Class 7 is restricted to rear wheel drive cars. The engines are unlimited, but must be above 1421cc, or 1000cc if a bike engine. Many class 7 cars use motorcycle engines, in which case 2 engines may be used to power the vehicle. Quite often large sums of money are spent on the engines for these cars, including Cosworth turbo motors, large block American V8s, and V6s of different types, all highly tuned.
Class 8 is the most competitive of the Special Classes and has lowest engine capacity limit, a maximum of 1420cc for car engined specials and 1350cc for bike engined specials. Engines may be tuned, but not be turbo or super charged. All cars are rear-engined; this is not part of the regulations, but is the most effective way to get the most weight over the wheels.
Class 9 is the class most likely to win an open-class race. This class combines the high power output of the modern 2.0 litre engine with the lightness to allow better handling than the heavier class 10 vehicles. The capacity limits are between 1421cc and 2070cc and any modifications are allowed, with the usual exception of turbo and supercharging. All cars are mid-engined with most utilising a transverse gearbox layout and rear wheel drive.

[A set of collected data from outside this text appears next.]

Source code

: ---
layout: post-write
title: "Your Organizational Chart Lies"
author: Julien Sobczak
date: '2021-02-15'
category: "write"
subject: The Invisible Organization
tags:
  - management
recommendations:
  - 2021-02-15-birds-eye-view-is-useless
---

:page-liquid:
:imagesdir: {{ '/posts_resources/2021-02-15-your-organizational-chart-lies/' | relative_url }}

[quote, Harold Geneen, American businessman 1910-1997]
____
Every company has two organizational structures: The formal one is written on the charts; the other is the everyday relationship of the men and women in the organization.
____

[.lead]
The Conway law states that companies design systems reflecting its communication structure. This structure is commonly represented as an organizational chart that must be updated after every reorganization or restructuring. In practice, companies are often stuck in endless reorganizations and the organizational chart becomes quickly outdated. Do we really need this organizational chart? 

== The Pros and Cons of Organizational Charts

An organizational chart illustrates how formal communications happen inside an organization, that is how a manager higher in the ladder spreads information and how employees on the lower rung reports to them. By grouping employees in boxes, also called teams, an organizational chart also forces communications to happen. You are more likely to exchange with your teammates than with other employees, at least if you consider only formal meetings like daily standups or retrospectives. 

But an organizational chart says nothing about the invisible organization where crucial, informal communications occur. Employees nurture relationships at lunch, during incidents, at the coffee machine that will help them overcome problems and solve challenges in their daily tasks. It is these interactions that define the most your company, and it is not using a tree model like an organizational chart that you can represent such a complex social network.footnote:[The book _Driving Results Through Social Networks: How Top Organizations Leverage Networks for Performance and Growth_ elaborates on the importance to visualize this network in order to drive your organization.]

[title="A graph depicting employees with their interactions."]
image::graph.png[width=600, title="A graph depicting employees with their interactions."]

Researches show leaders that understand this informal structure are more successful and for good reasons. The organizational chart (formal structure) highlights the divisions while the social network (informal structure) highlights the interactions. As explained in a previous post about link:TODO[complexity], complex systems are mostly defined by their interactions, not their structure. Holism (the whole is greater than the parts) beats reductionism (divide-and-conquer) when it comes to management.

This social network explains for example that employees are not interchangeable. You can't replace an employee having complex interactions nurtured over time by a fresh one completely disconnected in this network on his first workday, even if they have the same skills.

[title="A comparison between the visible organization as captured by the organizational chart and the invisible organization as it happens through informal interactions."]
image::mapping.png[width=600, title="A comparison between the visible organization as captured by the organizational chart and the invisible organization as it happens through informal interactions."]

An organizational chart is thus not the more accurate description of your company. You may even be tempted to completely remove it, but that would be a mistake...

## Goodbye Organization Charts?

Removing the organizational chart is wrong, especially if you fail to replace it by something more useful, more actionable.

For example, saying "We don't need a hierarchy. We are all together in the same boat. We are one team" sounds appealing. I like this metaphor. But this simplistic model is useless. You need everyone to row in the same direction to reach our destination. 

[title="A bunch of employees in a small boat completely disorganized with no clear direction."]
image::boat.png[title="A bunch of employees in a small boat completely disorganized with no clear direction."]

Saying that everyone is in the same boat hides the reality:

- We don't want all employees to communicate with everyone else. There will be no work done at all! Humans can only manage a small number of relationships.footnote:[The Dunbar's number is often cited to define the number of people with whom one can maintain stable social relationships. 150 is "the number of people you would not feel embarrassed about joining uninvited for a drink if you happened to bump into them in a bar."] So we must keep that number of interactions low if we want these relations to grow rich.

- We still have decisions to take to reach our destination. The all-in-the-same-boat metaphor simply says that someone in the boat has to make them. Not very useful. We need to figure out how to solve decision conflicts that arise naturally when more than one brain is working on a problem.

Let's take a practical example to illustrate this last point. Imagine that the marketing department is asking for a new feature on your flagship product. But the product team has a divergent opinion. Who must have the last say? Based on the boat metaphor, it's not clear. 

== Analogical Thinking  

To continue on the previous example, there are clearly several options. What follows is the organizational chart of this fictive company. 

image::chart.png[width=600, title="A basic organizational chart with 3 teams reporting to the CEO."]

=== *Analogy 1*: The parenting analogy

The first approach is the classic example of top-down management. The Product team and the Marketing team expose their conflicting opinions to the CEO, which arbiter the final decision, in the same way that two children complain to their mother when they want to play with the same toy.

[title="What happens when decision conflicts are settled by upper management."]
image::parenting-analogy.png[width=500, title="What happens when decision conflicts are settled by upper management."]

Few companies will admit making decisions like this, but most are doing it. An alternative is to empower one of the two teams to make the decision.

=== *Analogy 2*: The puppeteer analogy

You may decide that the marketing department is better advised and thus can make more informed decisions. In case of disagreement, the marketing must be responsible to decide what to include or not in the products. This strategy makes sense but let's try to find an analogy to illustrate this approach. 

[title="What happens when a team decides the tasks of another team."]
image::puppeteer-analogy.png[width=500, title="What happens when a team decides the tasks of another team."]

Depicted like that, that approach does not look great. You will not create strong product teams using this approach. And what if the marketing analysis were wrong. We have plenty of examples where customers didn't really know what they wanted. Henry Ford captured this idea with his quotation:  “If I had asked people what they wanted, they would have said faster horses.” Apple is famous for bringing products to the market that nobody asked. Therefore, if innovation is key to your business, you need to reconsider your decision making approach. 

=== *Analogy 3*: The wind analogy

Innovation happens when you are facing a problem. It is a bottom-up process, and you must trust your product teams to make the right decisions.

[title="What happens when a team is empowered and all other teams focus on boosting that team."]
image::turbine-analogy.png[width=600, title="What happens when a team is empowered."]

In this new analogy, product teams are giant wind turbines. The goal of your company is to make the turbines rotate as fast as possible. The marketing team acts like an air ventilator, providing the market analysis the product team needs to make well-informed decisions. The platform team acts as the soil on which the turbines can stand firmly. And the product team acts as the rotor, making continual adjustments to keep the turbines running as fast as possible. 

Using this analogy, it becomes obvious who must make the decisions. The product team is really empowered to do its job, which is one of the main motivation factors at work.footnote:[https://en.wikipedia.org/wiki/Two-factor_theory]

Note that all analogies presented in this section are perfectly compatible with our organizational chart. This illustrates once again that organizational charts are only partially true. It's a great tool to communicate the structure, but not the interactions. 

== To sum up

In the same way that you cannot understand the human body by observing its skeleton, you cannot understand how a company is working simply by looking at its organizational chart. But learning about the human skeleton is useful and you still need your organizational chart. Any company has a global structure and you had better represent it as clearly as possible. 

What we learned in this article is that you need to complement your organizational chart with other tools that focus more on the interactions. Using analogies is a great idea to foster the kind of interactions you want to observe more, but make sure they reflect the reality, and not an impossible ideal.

Class 10 is one of the most powerful classes within Autograss racing. Another of the purpose built classes, this one has a minimum capacity of 2071cc but no upper capacity limit or limit on the modifications made to the engine (except that motorcycle engines may not have forced induction). Twin bike engines are popular with the capacity limits being between 1550cc and 4000cc, as is V8 power. Large amounts of money can be spent to gain competitiveness in this class, with fully built cars costing roughly over 55 thousand pounds.
Junior Specials this is a single seaters in which all cars have an almost standard 1.2 Vauxhall Corsa engine. As with the junior class one saloons this class is for 12 to 16 year olds.
there are also classes which are the ideas of individual clubs and only tend only to be used by that club although can be used by any person At any club. For example F600's are a cheaper, less powerful variation of class 8 invented and mainly used by Leewood motor club and there are stock hatch's a cheaper variation of class 2 invented and used by pennine autograss club at Darley moor raceway. These classes are not recognised by nasa and run their own championships independent of nasa.